Figure out the number of lines in the entries that hold the string "Right", then give that number and nothing else.

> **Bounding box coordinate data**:
____

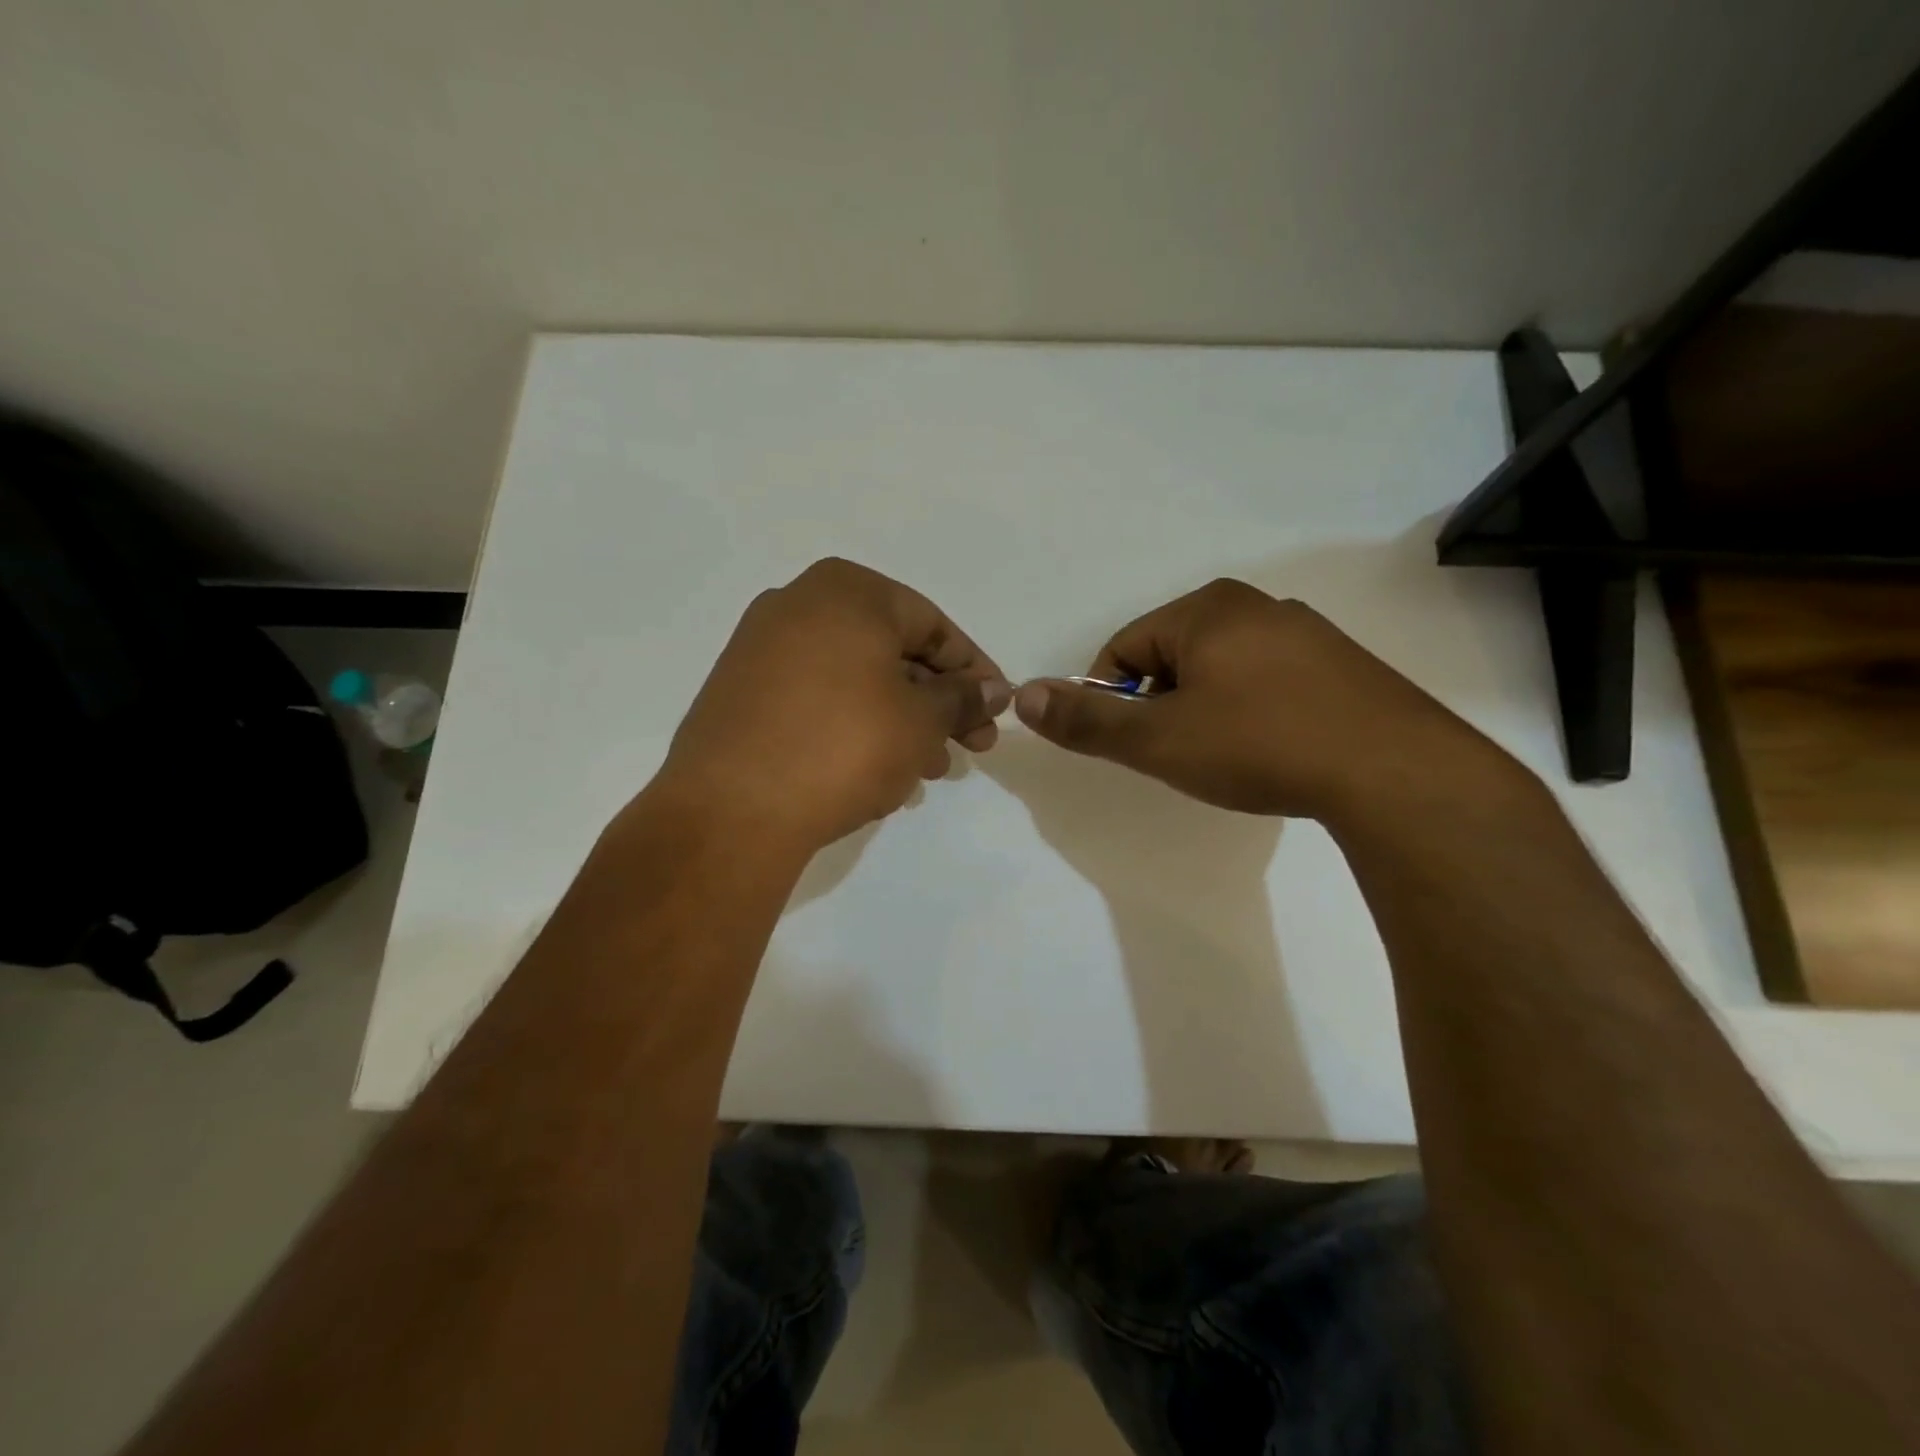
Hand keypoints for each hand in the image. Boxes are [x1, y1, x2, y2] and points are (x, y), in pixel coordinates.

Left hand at [654, 558, 1010, 850]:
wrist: (732, 810)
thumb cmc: (844, 746)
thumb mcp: (922, 720)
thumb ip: (964, 698)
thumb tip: (994, 690)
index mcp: (847, 592)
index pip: (932, 625)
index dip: (973, 670)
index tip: (996, 709)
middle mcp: (798, 605)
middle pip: (892, 652)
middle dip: (938, 702)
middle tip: (971, 747)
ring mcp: (761, 649)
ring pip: (856, 679)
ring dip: (901, 720)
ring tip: (929, 769)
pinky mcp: (740, 693)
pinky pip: (817, 699)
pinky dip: (855, 725)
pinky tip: (878, 769)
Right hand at [1013, 578, 1502, 821]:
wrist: (1394, 773)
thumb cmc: (1259, 745)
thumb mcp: (1159, 740)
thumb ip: (1088, 719)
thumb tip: (1022, 695)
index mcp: (1207, 609)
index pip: (1124, 647)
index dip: (1113, 698)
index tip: (1131, 744)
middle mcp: (1256, 605)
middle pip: (1172, 656)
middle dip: (1162, 705)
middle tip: (1179, 754)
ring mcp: (1306, 633)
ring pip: (1221, 670)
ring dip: (1205, 710)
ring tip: (1226, 757)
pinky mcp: (1341, 665)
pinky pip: (1268, 680)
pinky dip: (1251, 712)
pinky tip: (1271, 750)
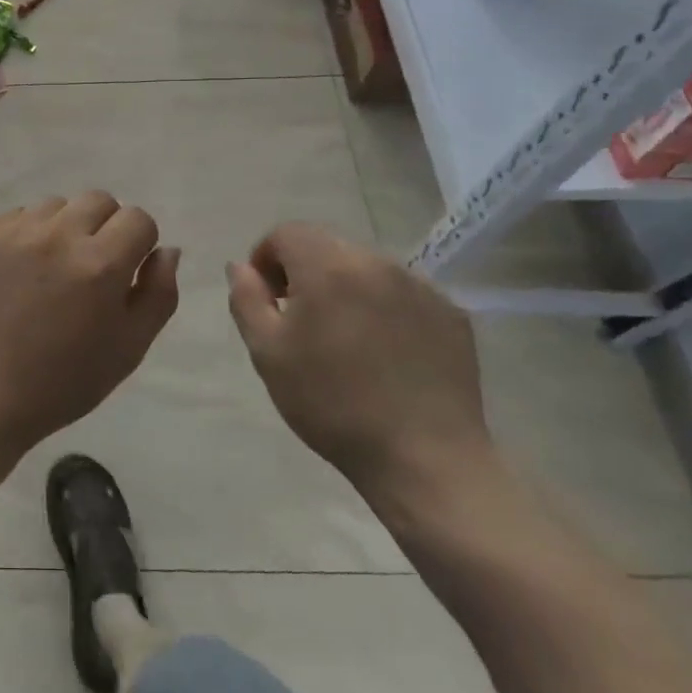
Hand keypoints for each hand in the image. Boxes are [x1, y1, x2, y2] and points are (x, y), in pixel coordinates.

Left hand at [0, 192, 180, 457]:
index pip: (138, 219)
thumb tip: (167, 250)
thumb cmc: (59, 383)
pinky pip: (16, 217)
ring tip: (49, 271)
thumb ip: (158, 295)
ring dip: (63, 228)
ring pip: (56, 205)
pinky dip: (26, 236)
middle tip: (89, 269)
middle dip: (105, 228)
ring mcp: (12, 231)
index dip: (139, 244)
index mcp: (99, 264)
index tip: (126, 272)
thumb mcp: (127, 351)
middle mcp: (56, 234)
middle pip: (98, 200)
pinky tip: (15, 274)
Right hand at [226, 224, 488, 504]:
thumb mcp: (268, 353)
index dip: (267, 258)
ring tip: (345, 339)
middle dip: (305, 271)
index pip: (287, 233)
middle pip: (327, 246)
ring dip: (346, 288)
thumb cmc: (332, 405)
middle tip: (301, 320)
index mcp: (329, 267)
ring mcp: (420, 286)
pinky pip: (403, 293)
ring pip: (366, 268)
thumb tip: (241, 266)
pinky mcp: (451, 314)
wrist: (424, 459)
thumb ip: (246, 299)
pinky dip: (384, 307)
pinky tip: (385, 353)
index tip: (267, 298)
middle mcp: (377, 262)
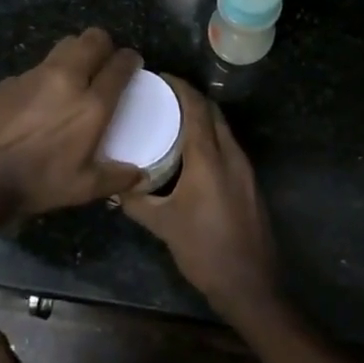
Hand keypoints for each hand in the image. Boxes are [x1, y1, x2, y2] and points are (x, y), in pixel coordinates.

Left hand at [0, 27, 145, 215]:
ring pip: (63, 46)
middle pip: (92, 39)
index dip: (130, 60)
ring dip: (74, 55)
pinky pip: (36, 68)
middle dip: (103, 45)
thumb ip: (114, 178)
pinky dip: (45, 77)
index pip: (119, 65)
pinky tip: (37, 100)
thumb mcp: (81, 188)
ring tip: (72, 77)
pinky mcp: (9, 80)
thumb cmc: (35, 183)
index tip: (132, 64)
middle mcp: (66, 79)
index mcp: (91, 104)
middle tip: (103, 62)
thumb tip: (139, 176)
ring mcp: (34, 75)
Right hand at [122, 77, 278, 318]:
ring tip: (173, 120)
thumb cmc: (204, 250)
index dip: (180, 88)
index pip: (197, 108)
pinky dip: (211, 138)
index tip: (160, 78)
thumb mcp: (162, 225)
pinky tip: (192, 152)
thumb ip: (136, 201)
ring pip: (224, 130)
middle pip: (214, 113)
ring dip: (202, 118)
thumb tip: (113, 186)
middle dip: (191, 98)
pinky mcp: (250, 184)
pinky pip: (229, 147)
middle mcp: (231, 156)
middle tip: (163, 97)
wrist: (250, 284)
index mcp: (209, 158)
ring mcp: (245, 170)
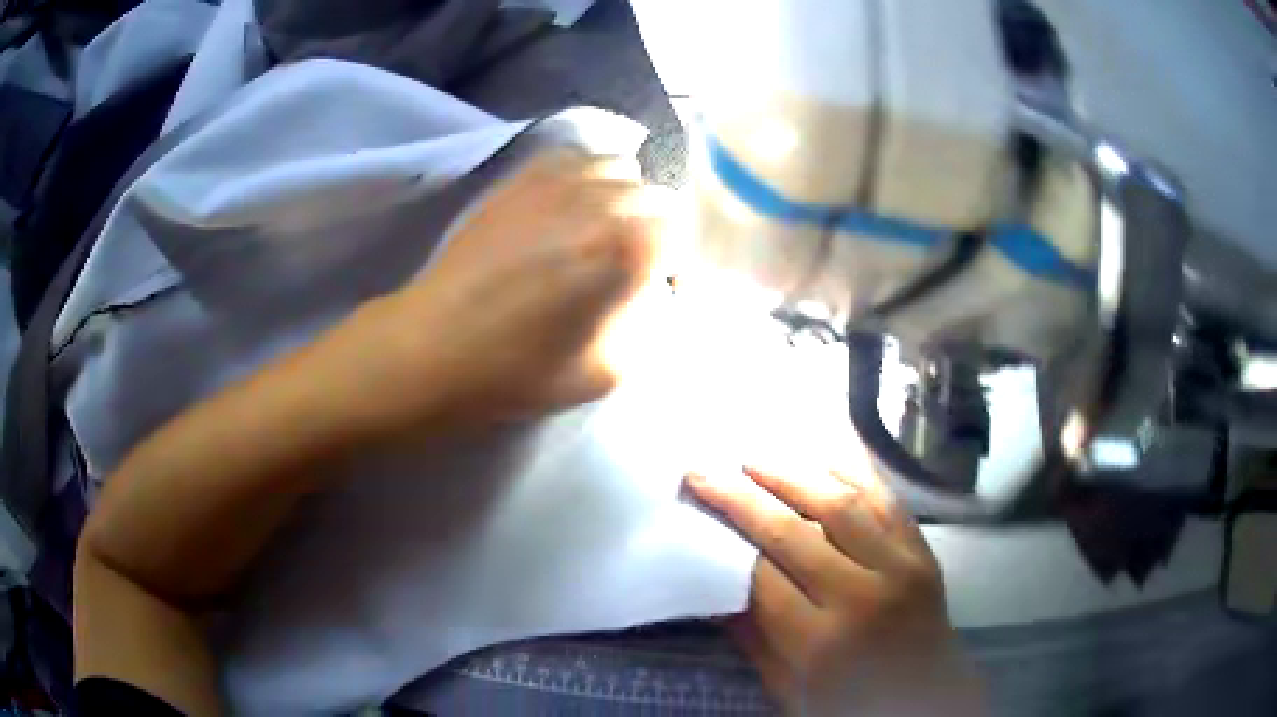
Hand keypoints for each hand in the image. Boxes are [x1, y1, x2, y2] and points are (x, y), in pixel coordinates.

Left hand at [366, 151, 665, 428]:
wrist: (436, 345)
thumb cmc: (520, 369)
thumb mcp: (609, 371)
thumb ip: (648, 327)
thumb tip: (653, 293)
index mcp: (629, 248)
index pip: (683, 237)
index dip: (677, 267)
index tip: (658, 292)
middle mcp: (601, 199)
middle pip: (656, 197)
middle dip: (654, 230)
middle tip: (629, 265)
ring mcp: (558, 180)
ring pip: (619, 166)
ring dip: (622, 195)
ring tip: (599, 229)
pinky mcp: (521, 177)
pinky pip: (574, 156)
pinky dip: (585, 174)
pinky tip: (569, 205)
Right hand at [685, 464, 985, 715]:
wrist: (928, 696)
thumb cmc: (851, 702)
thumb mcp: (789, 688)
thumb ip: (752, 638)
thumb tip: (711, 585)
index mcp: (821, 643)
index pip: (761, 577)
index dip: (726, 539)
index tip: (697, 508)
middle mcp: (862, 596)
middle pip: (793, 532)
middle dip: (742, 497)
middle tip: (705, 468)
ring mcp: (900, 566)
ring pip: (840, 504)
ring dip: (792, 473)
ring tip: (754, 457)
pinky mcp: (921, 550)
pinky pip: (884, 499)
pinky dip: (851, 472)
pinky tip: (819, 456)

____

> **SOLUTION TO THIS EXERCISE**: 4